:: SUPPLIED PASSAGE ::
-- -- --
Design Document Reference

Location: spec/telemetry-design.md
Key Patterns: Per-host clients, circuit breaker, feature flag caching, exception swallowing

Dependencies

Node.js EventEmitter (built-in)
node-fetch (already in project)
TypeScript (already in project)

Work Breakdown

Phase 1: Foundation & Infrastructure (4 days)

Task 1.1: Create Telemetry Type Definitions (0.5 days) ✅ COMPLETED

Description: Create TypeScript interfaces and types for telemetry components.

Files to Create:

lib/telemetry/types.ts ✅

Deliverables: ✅

// Core interfaces
- TelemetryConfiguration ✅
- TelemetryEvent ✅
- TelemetryMetric ✅
- DriverConfiguration ✅
- StatementMetrics ✅

// Constants
- DEFAULT_TELEMETRY_CONFIG ✅
- Event type enums (TelemetryEventType) ✅

Acceptance Criteria: ✅

All interfaces properly typed with TypeScript ✅
Exported from telemetry module ✅
Documented with JSDoc comments ✅

Implementation Notes:

Created comprehensive type definitions in lib/telemetry/types.ts
Defined TelemetryEventType enum with 5 event types
All interfaces include JSDoc comments for documentation
TypeScript compilation verified successfully
Compiled output available in dist/telemetry/types.js and dist/telemetry/types.d.ts

Task 1.2: Implement FeatureFlagCache (1 day)

Description: Create per-host feature flag cache with reference counting and 15-minute TTL.

Files to Create:

lib/telemetry/FeatureFlagCache.ts

Deliverables:

FeatureFlagCache class (instance-based, NOT singleton)
Constructor takes IClientContext parameter
FeatureFlagContext interface
Per-host caching with Map<string, FeatureFlagContext>
Reference counting (increment/decrement)
Automatic expiration after 15 minutes
fetchFeatureFlag() method using connection provider
Use logger.log(LogLevel.debug, ...) for error logging

JDBC Reference: DatabricksDriverFeatureFlagsContextFactory.java:27

Pattern Alignment:

✅ No getInstance() - instance-based like HttpConnection, DBSQLLogger
✅ Takes IClientContext in constructor
✅ Uses context.getLogger() for logging
✅ Stored as field in DBSQLClient

Acceptance Criteria:

Reference counting works correctly
Cache expires after 15 minutes
Returns cached value when not expired
All errors logged via IDBSQLLogger
Accepts IClientContext in constructor

Unit Tests:

should cache feature flag per host
should expire cache after 15 minutes
should increment and decrement ref count
should remove context when ref count reaches zero
should handle multiple hosts independently
should use logger from context for errors

Task 1.3: Implement TelemetryClientProvider (1 day)
-- -- --
(Collection entries)

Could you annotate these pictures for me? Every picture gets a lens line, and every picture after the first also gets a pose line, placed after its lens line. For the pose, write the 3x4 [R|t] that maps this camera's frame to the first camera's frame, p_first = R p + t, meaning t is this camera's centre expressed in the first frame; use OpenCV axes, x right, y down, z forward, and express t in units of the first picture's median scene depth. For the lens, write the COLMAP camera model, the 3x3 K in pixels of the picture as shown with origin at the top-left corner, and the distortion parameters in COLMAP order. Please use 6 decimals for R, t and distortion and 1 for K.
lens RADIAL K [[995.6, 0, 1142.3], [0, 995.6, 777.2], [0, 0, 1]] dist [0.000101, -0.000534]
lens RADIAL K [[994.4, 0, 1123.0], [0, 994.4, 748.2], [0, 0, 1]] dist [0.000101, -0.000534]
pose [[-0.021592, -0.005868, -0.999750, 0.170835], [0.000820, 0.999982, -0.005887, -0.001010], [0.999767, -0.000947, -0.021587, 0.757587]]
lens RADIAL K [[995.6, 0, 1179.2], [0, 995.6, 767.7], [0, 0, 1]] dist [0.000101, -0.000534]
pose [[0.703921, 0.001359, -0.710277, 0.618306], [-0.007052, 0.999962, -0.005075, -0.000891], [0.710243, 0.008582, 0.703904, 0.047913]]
-- -- --
:: EXERCISE GOAL ::
In the telemetry design document, how many event types does the TelemetryEventType enum define?

:: THE COMPLETED TASK ::
Five event types.